Alterspromotion

Der Planungschef beim Bau des Berliner Flughafens hat während des Bauprojekts promoviert. Ich will mir hier gar nicht den Kopf zerbrechen, ob dies seine Arbeitsfähigkeit als Planer reduziert hat. Wenn er in seiner Freizeit gekegelt hätte, würde sich wahrscheinlich ja auch kein Kolumnist darüber Gedanken machen, welche Auswirkungen dies auf die Baufortschritte des Flughafens gehabt hat.


Aber, was ich mich schon frage: Was treibt einen Mann in den 50ern, der offenbar in seinem Beruf ja hinreichend beschäftigt und erfolgreich ist, dazu, auf seine alten Tage noch zu promovieren.


Ich kenne den Herrn nicht, aber ich meine, es muß etwas Neurotisches sein.


Wenn man als junger Mensch, der eine wissenschaftliche Karriere anstrebt, promoviert, dann ist das m.E. okay. Hier muss man eher fragen, welch Neurosen jemanden davon abhalten, es zu tun. Es gehört hier einfach zu den Basisqualifikationen, wie der Führerschein für Kraftfahrer.


Wenn Menschen, die keine wissenschaftlichen Ambitionen haben, promovieren, dann geht es in der Regel darum, dass sie sich bessere Karrierechancen versprechen. Wenn der Titel vor dem Namen steht, dann muss man niemandem mehr erkären, dass man Schreiben und Lesen kann...


Die Hoffnung ist meist, damit Ansehen zu gewinnen. Und wer meint, er würde bis dato zu wenig davon genießen, der versucht eben so, ein wenig mehr zu bekommen... (meist nicht genug, wie er dann später scherzlich bemerkt). Manchmal bekommt man mehr Geld, wenn man sich Dr. schimpfen kann (aber das nimmt, wenn ich recht informiert bin, ab).


Derartige die Beziehungsebene betreffende Motive kann ich bei jungen Leuten auf jeden Fall nachvollziehen, auch wenn ich sie - wenn man mal vom Geld absieht - etwas albern finde.


Aber ein erwachsener Mann, der erfolgreich im Beruf steht, was hat der zu gewinnen?
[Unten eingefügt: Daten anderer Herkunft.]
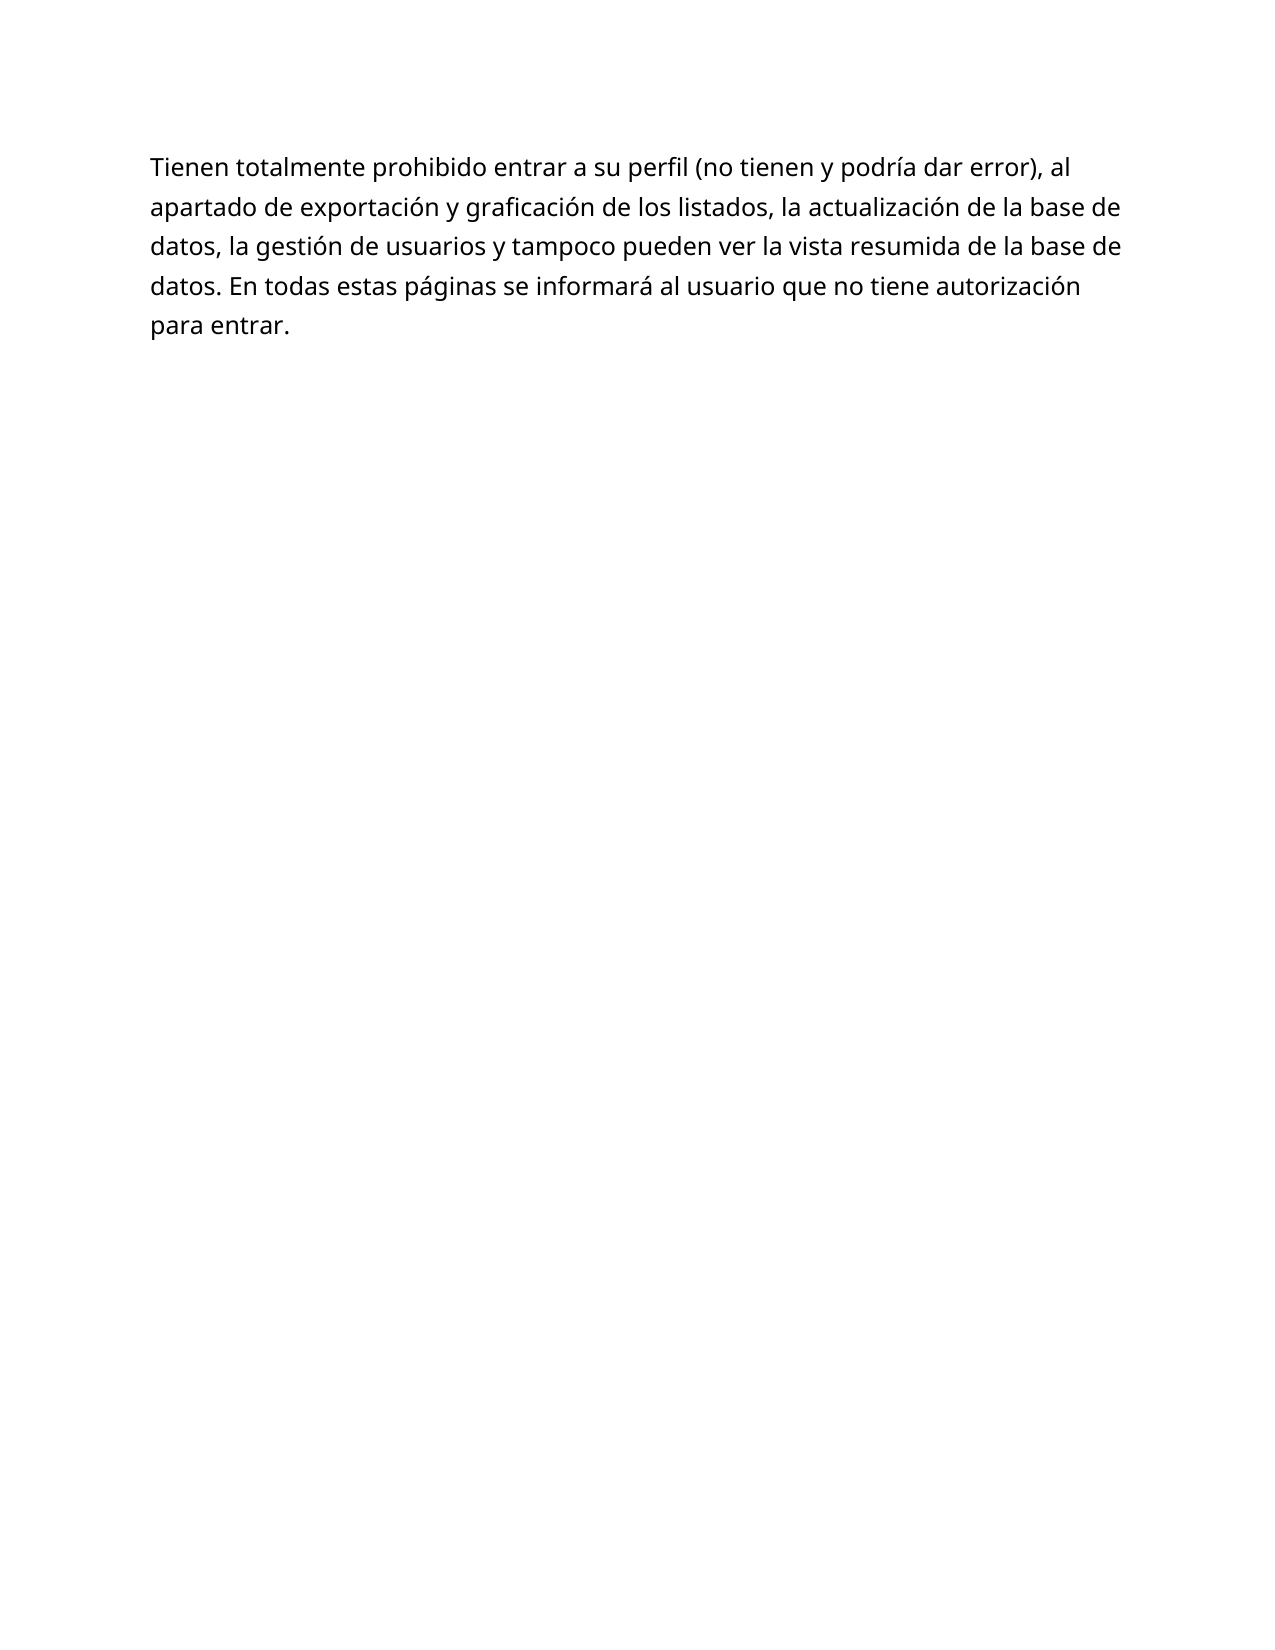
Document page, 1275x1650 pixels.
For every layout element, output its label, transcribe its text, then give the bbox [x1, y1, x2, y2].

text Tienen totalmente prohibido entrar a su perfil (no tienen y podría dar error), al apartado de exportación y graficación de los listados, la actualización de la base de datos, la gestión de usuarios y tampoco pueden ver la vista resumida de la base de datos. En todas estas páginas se informará al usuario que no tiene autorización para entrar. [150, 150, 1125, 342]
Meist will er seiner Mutter oder seinem Vater beweisen, dass er doch nicht so blöd ist, wie sie immer gedacht oder behauptet haben. Da sie ihm das nie glauben werden, versucht er seine Schlauheit quasi zu objektivieren (manche mit zwei oder drei Doktortiteln oder gekauften Professorentiteln). Allerdings: ab einem gewissen Alter kippt das meist ins Gegenteil, d.h. es wirkt komisch.


Wer behauptet, er wolle aus inhaltlichen Gründen promovieren, wenn er schon über 40 ist, den frage ich natürlich, warum er nicht einfach so ein Buch zum Thema schreibt. Denn dafür ist es ja nicht notwendig, sich diesen ganzen infantilisierenden Initiationsriten zu unterziehen.